WORK TO BE COMPLETED: Continue the Christmas Eve memories passage from its final sentence, in the same voice and manner.

━━━━━ SELECTED TEXT

Another Christmas, same church: Julie's dog Oreo had had puppies a few days earlier -- and they were all dead or dying of parvo virus, including Oreo. She, our friends Nancy and Marcia, and I all cried all the way through the service.

I loved the 11 p.m. candlelight services there, and also in my church in Birmingham. There's not a late service to be found here, however -- they're all done by 9 p.m.

My parents are close by every Christmas Eve -- I spent only a few without being with them until their deaths. Most are filled with warm, fuzzy memories, of filling stockings and going to church and singing and watching lights twinkle on the tree. We often had guests at our table -- people who were alone, or traveling, or neighbors, or friends. Sometimes we'd do big dinners, other times it was wonderful soups, breads, cheeses, and decadent desserts, and always cookies baked both by me and my mother.

━━━━━━━━━━
━━━━━ INFORMATION GIVEN

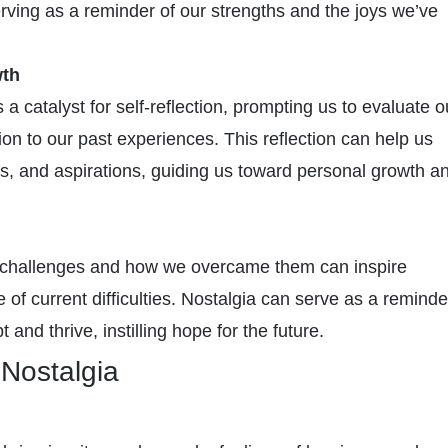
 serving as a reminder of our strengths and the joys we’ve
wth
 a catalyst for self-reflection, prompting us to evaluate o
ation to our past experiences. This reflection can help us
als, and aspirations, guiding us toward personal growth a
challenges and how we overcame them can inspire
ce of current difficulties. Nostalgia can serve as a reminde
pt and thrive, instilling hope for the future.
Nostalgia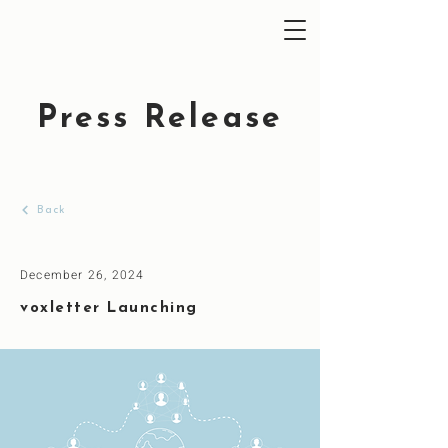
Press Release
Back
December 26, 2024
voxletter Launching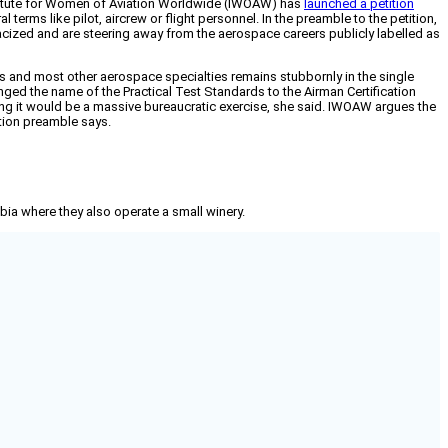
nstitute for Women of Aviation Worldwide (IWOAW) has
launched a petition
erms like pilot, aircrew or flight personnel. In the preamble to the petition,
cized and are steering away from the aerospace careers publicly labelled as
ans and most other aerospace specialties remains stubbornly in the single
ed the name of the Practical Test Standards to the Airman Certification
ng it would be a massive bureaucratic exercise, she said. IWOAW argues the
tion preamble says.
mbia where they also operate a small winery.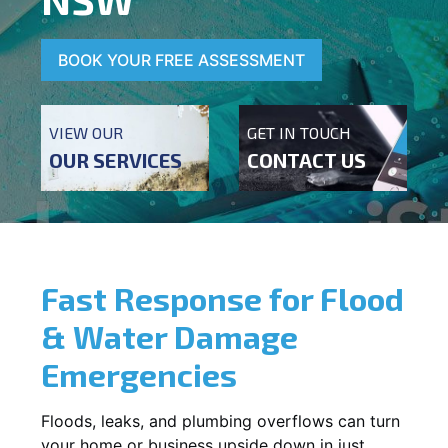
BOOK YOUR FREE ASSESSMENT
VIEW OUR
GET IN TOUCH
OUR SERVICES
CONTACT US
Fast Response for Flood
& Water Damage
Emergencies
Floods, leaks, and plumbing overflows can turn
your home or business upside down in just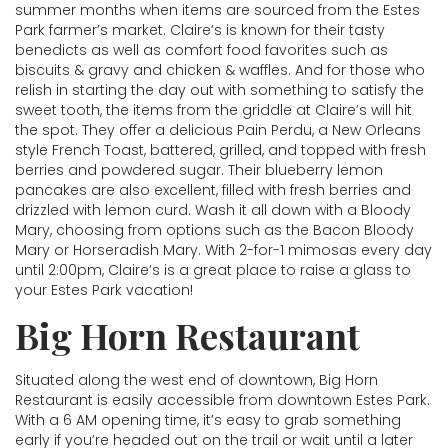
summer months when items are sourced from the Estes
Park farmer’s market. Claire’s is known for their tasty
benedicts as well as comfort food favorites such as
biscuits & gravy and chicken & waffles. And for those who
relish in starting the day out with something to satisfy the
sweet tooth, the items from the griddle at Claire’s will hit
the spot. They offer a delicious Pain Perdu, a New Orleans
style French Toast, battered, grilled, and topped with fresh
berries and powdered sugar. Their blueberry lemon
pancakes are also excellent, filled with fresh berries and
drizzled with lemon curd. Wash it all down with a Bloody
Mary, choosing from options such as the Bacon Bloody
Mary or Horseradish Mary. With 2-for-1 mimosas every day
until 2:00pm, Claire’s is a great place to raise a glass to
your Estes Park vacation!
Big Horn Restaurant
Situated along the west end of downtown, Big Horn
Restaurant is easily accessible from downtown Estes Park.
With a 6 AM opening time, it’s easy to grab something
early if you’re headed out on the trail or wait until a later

━━━━━━━━━━
━━━━━ INFORMATION GIVEN

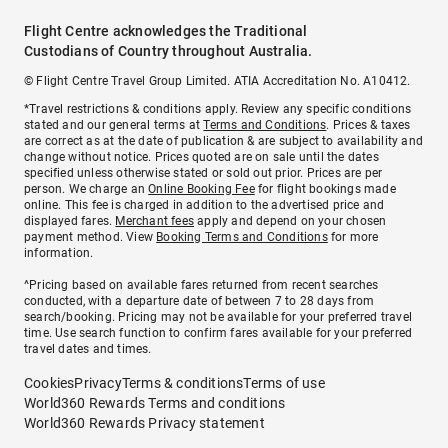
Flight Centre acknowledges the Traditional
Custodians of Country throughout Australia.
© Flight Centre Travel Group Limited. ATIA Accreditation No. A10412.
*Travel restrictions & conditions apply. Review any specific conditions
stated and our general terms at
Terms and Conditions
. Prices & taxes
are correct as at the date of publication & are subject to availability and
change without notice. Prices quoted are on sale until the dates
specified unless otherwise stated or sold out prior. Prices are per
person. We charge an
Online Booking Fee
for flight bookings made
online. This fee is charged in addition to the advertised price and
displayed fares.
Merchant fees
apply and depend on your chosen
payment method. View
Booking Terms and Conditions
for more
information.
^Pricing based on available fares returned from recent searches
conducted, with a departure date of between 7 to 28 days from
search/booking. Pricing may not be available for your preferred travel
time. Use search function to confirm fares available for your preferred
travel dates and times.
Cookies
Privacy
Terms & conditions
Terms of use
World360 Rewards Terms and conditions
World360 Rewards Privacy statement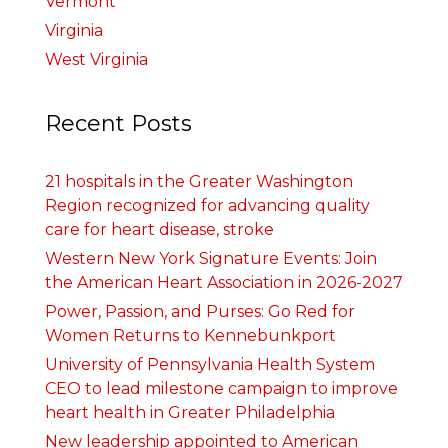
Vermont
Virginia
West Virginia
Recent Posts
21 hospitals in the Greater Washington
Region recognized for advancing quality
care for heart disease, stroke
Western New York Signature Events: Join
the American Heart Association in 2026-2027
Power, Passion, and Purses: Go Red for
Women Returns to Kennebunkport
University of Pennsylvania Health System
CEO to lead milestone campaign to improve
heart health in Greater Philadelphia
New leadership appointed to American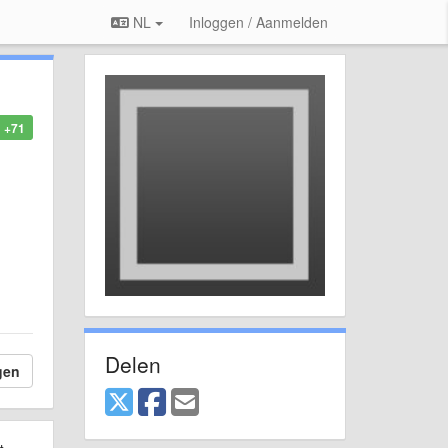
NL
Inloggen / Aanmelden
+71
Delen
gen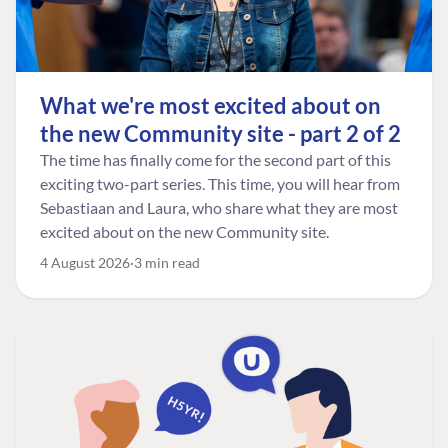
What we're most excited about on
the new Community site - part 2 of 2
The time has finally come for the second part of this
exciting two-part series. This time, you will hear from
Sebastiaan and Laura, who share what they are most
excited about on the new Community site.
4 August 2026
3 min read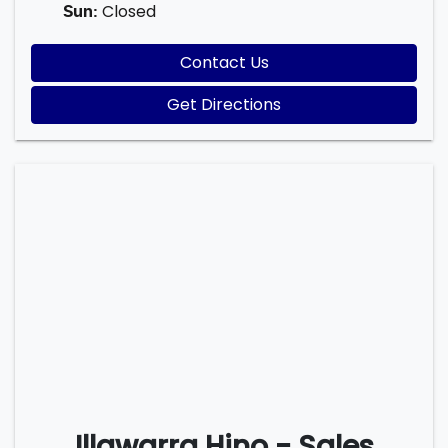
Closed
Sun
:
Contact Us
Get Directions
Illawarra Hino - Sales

━━━━━━━━━━
━━━━━ INFORMATION GIVEN

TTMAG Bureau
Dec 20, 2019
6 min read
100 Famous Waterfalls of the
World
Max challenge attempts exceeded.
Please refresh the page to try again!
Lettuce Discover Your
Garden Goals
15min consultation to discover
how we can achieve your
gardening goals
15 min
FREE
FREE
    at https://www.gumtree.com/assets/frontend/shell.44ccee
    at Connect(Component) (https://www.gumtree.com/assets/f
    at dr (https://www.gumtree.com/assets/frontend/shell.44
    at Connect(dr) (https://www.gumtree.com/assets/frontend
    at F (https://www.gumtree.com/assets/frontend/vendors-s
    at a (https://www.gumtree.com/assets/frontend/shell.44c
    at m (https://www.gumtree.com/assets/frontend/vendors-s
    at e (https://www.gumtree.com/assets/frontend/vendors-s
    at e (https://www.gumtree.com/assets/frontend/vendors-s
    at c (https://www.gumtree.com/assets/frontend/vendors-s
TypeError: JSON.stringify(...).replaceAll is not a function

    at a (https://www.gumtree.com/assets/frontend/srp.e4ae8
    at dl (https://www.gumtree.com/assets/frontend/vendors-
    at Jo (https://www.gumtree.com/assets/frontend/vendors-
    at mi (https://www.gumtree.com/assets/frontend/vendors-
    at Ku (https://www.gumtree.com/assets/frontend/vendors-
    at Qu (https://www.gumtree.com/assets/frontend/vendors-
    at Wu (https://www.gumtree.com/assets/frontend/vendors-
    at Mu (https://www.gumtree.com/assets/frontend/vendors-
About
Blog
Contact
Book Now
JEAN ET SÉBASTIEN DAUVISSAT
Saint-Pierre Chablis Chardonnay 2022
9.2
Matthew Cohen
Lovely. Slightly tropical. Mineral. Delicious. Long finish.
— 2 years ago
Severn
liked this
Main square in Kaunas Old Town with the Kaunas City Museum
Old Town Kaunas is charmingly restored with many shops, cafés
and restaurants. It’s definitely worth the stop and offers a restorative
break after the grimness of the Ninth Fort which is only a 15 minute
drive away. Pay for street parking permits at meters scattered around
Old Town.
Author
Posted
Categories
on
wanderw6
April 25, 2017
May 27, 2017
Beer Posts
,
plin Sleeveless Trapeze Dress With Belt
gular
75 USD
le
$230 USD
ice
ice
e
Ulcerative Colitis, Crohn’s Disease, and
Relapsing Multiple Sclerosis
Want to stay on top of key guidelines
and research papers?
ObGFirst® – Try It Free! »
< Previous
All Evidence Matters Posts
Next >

━━━━━━━━━━

ANSWER BOX:
I miss them. I miss some of that warmth of those years, some of the fun of having a younger child in the house.

And yet there's joy these days as well, for close friends and neighbors, for each other, for being where we are, and for being so blessed. I don't sing in a choir anymore (although I may eventually again -- I do miss that), and we don't belong to a church. But we belong here, and we are grateful for the love and caring with which we are surrounded, and for the peace of the land.